= Task instructions =
Convert every line of the items below into a single numbered list, omitting any blank lines.

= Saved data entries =
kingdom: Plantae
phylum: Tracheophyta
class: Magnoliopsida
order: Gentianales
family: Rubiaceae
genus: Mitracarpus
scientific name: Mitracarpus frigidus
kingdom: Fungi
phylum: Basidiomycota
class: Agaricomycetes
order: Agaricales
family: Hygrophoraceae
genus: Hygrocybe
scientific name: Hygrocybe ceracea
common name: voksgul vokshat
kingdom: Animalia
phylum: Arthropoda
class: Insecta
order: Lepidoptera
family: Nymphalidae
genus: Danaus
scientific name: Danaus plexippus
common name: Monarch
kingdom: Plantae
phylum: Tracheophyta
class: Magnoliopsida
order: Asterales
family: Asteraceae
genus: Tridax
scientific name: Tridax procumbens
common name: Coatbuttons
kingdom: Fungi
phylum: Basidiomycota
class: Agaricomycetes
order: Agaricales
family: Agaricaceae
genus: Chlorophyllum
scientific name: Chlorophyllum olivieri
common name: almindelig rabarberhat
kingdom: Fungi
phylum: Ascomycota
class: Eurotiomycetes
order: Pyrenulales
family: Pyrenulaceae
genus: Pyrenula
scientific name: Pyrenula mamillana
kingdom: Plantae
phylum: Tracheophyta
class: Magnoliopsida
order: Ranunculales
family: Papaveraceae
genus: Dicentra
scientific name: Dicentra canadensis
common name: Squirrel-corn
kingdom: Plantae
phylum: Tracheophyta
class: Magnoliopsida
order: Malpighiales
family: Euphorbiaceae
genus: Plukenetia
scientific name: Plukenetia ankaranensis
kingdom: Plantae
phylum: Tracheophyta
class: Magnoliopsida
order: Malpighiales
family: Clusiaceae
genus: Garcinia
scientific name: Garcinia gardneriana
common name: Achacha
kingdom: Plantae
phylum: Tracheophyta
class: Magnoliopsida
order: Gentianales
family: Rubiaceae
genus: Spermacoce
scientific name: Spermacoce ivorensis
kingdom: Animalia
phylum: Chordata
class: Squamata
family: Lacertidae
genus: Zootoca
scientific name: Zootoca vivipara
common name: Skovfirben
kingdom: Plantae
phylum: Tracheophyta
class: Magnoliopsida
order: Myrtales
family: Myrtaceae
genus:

= Reply =
1. kingdom: Plantae
2. phylum: Tracheophyta
3. class: Magnoliopsida
4. order: Gentianales
5. family: Rubiaceae
6. genus: Mitracarpus
7. scientific name: Mitracarpus frigidus
8. kingdom: Fungi
9. phylum: Basidiomycota
10. class: Agaricomycetes
11. order: Agaricales
12. family: Hygrophoraceae
13. genus: Hygrocybe
14. scientific name: Hygrocybe ceracea
15. common name: voksgul vokshat
16. kingdom: Animalia
17. phylum: Arthropoda
18. class: Insecta
19. order: Lepidoptera
20. family: Nymphalidae
21. genus: Danaus
22. scientific name: Danaus plexippus
23. common name: Monarch
24. kingdom: Plantae
25. phylum: Tracheophyta
26. class: Magnoliopsida
27. order: Asterales
28. family: Asteraceae
29. genus: Tridax
30. scientific name: Tridax procumbens
31. common name: Coatbuttons
32. kingdom: Fungi
33. phylum: Basidiomycota
34. class: Agaricomycetes
35. order: Agaricales
36. family: Agaricaceae
37. genus: Chlorophyllum
38. scientific name: Chlorophyllum olivieri
39. common name: almindelig rabarberhat
40. kingdom: Fungi
41. phylum: Ascomycota
42. class: Eurotiomycetes
43. order: Pyrenulales
44. family: Pyrenulaceae
45. genus: Pyrenula
46. scientific name: Pyrenula mamillana
47. kingdom: Plantae
48. phylum: Tracheophyta
49. class: Magnoliopsida
50. order: Ranunculales
51. family: Papaveraceae
52. genus: Dicentra
53. scientific name: Dicentra canadensis
54. common name: Squirrel-corn
55. kingdom: Plantae
56. phylum: Tracheophyta
57. class: Magnoliopsida
58. order: Malpighiales
59. family: Euphorbiaceae
60. genus: Plukenetia
61. scientific name: Plukenetia ankaranensis
62. kingdom: Plantae
63. phylum: Tracheophyta
64. class: Magnoliopsida
65. order: Malpighiales
66. family: Clusiaceae
67. genus: Garcinia
68. scientific name: Garcinia gardneriana
69. common name: Achacha
70. kingdom: Plantae
71. phylum: Tracheophyta
72. class: Magnoliopsida
73. order: Gentianales
74. family: Rubiaceae
75. genus: Spermacoce
76. scientific name: Spermacoce ivorensis
77. kingdom: Animalia
78. phylum: Chordata
79. class: Squamata
80. family: Lacertidae
81. genus: Zootoca
82. scientific name: Zootoca vivipara
83. common name: Skovfirben
84. kingdom: Plantae
85. phylum: Tracheophyta
86. class: Magnoliopsida
87. order: Myrtales
88. family: Myrtaceae
89. genus:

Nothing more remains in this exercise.